Aim of the exercise:
Exact copies of all entries are expected.

Data provided:
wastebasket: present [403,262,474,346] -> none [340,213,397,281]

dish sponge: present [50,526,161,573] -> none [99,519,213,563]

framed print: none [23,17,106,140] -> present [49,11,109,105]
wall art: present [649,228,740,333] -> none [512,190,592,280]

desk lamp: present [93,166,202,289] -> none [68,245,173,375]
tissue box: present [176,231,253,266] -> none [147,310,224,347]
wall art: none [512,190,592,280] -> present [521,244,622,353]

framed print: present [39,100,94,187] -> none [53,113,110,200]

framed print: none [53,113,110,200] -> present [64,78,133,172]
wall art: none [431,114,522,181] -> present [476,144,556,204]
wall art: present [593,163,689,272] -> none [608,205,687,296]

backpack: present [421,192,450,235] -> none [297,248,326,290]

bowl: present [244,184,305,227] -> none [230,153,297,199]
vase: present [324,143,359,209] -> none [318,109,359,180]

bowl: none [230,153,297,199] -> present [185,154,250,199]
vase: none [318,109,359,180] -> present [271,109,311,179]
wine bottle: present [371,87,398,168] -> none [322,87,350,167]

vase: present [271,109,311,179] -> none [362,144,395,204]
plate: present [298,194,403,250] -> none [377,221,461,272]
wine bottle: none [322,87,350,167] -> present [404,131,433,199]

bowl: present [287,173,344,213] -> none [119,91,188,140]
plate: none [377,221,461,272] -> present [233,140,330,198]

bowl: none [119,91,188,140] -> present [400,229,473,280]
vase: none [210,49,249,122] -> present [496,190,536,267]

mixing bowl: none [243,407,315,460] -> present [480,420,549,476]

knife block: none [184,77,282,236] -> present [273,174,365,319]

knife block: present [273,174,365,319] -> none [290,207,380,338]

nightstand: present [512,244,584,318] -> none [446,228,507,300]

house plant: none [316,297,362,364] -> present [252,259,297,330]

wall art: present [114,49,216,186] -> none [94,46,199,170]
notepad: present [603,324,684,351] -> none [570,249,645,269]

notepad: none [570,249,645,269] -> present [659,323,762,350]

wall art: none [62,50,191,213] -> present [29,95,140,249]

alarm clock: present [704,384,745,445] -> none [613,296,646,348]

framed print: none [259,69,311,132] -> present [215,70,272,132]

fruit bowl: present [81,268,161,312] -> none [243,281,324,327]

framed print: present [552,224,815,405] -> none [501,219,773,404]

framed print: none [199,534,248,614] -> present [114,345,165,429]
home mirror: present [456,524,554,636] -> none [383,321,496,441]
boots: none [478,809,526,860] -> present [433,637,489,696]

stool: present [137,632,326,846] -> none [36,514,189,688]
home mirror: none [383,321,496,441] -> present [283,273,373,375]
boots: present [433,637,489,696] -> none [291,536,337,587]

Solution to this task:
wastebasket: present [403,262,474,346] -> none [340,213,397,281]

dish sponge: present [50,526,161,573] -> none [99,519,213,563]

framed print: none [23,17,106,140] -> present [49,11,109,105]
wall art: present [649,228,740,333] -> none [512,190,592,280]

desk lamp: present [93,166,202,289] -> none [68,245,173,375]
tissue box: present [176,231,253,266] -> none [147,310,224,347]
wall art: none [512,190,592,280] -> present [521,244,622,353]

framed print: present [39,100,94,187] -> none [53,113,110,200]

framed print: none [53,113,110,200] -> present [64,78,133,172]
wall art: none [431,114,522,181] -> present [476,144,556,204]
wall art: present [593,163,689,272] -> none [608,205,687,296]

backpack: present [421,192,450,235] -> none [297,248,326,290]

bowl: present [244,184,305,227] -> none [230,153,297,199]
vase: present [324,143,359,209] -> none [318,109,359,180]

bowl: none [230,153,297,199] -> present [185,154,250,199]
vase: none [318,109,359,180] -> present [271,109,311,179]
wine bottle: present [371,87,398,168] -> none [322,87,350,167]

vase: present [271,109,311,179] -> none [362,144,395,204]
plate: present [298,194,403,250] -> none [377,221,461,272]
wine bottle: none [322,87,350,167] -> present [404,131,433,199]

bowl: present [287,173,344,213] -> none [119,91,188,140]
plate: none [377,221,461,272] -> present [233,140,330,198]

bowl: none [119,91,188,140] -> present [400,229,473,280]
vase: none [210,49,249,122] -> present [496,190,536,267]

mixing bowl: none [243,407,315,460] -> present [480,420,549,476]

knife block: none [184,77,282,236] -> present [273,174,365,319]

knife block: present [273,174,365,319] -> none [290,207,380,338]

nightstand: present [512,244,584,318] -> none [446,228,507,300]

house plant: none [316,297,362,364] -> present [252,259,297,330]

wall art: present [114,49,216,186] -> none [94,46,199,170]
notepad: present [603,324,684,351] -> none [570,249,645,269]

notepad: none [570,249,645,269] -> present [659,323,762,350]

wall art: none [62,50,191,213] -> present [29,95,140,249]

alarm clock: present [704,384,745,445] -> none [613,296,646,348]

framed print: none [259,69,311,132] -> present [215,70,272,132]

fruit bowl: present [81,268,161,312] -> none [243,281,324,327]

framed print: present [552,224,815,405] -> none [501,219,773,404]

framed print: none [199,534,248,614] -> present [114,345,165,429]
home mirror: present [456,524,554,636] -> none [383,321,496,441]
boots: none [478,809,526,860] -> present [433,637,489,696]

stool: present [137,632,326,846] -> none [36,514,189,688]
home mirror: none [383,321,496,441] -> present [283,273,373,375]
boots: present [433,637,489,696] -> none [291,536,337,587]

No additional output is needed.